Climate data for Lake Lemolo, California, 1991–2023 normals, extremes 1978–present
| Month | Jan | Feb | Mar | Apr | May | Jun | Jul | Aug | Sep | Oct | Nov | Dec | Year |
| Record high °F (°C) | 63 (17) | 71 (22) | 72 (22) | 86 (30) | 97 (36) | 101 (38) | 99 (37) | 101 (38) | 101 (38) | 91 (33) | 72 (22) | 67 (19) | 101 (38) |
| Mean daily maximum °F (°C) | 41.3 (5.2) | 43.3 (6.3) | 46.9 (8.3) | 51.9 (11.1) | 62.9 (17.2) | 70.2 (21.2) | 80.7 (27.1) | 80.7 (27.1) | 73.8 (23.2) | 60.1 (15.6) | 46.6 (8.1) | 39.8 (4.3) | 57.9 (14.4) |
| Daily mean °F (°C) | 33.1 (0.6) | 34.3 (1.3) | 37.0 (2.8) | 41.0 (5.0) | 49.2 (9.6) | 55.9 (13.3) | 63.8 (17.7) | 63.4 (17.4) | 57.5 (14.2) | 47.3 (8.5) | 37.8 (3.2) | 32.2 (0.1) | 46.0 (7.8) |
| Mean daily minimum °F (°C) | 25.0 (−3.9) | 25.2 (−3.8) | 27.2 (−2.7) | 30.1 (−1.1) | 36.3 (2.4) | 41.6 (5.3) | 47.0 (8.3) | 46.1 (7.8) | 41.2 (5.1) | 34.4 (1.3) | 28.8 (−1.8) | 24.6 (−4.1) | 34.0 (1.1) |
| Record low °F (°C) | −5 (−21) | −10 (−23) | 1 (−17) | 5 (−15) | 19 (−7) | 25 (−4) | 30 (−1) | 28 (−2) | 23 (−5) | 17 (−8) | 2 (−17) | −17 (−27) | −17 (−27) |
| Average precipitation inches (mm) | 9.35 (237) | 6.79 (172) | 6.94 (176) | 6.00 (152) | 4.00 (102) | 2.49 (63) | 0.78 (20) | 0.71 (18) | 1.93 (49) | 5.00 (127) | 9.14 (232) | 11.66 (296) | 64.79 (1,644) |
| Average snowfall inches (cm) | 36.1 (92) | 37.2 (94) | 29.4 (75) | 16.3 (41) | 2.2 (5.6) | 0.1 (0.25) | 0.0 (0.0) | 0.0 (0.0) | 0.0 (0.0) | 2.7 (6.9) | 23.5 (60) | 49.1 (125) | 196.6 (499.75) |
Source: NOAA

==Recreation==

=== Summer ===
The lake is a popular camping and fishing spot during the summer months and boasts four forest service campgrounds and Lemolo Lake KOA which has RV and Tent sites and 7 full service cabins. The most popular activities during the summer include fishing for trout, swimming, hiking and water skiing.

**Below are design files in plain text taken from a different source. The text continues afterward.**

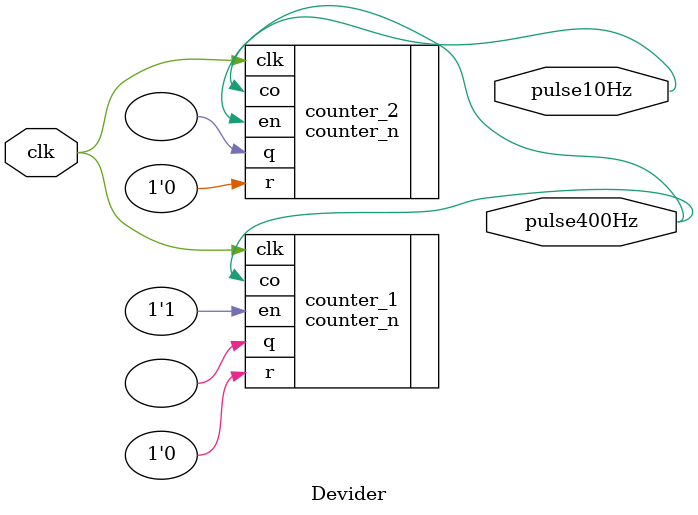
<source format=v>
module Devider(clk,pulse400Hz,pulse10Hz);
//Declaration
parameter sim=1'b0;
input   clk;
output  pulse400Hz,pulse10Hz;
//Achievement
counter_n #(.n(sim ? 2:250000),.counter_bits(sim ? 2:18))counter_1(.clk(clk),.r(1'b0),.en(1'b1),.co(pulse400Hz),.q());
counter_n #(.n(sim ? 10:40),.counter_bits(sim ? 4:6))counter_2(.clk(clk),.r(1'b0),.en(pulse400Hz),.co(pulse10Hz),.q());

endmodule

</source>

Personal watercraft are also allowed on the lake, however the marina does not offer speed-boats or jet-skis, so water skiers must provide their own.

===Health notices===
During the summer months, there can be blue-green algae blooms, which may be harmful to health. These blooms do not occur every year, nor do they occur at the same time of year. Visitors should check with the USFS for advisory warnings about water conditions before making the trip. Efforts have succeeded in recent years to curb the algae growth in Lemolo Lake and nearby Diamond Lake. These efforts have coincided with the removal of invasive fish species such as the Tui Chub. In 2009, the algae level was 300,000 cells per millimeter, down from the millions of cells measured in prior years.

=== Winter ===
Lemolo Lake's cabins and camping areas are open from late April-Mid October.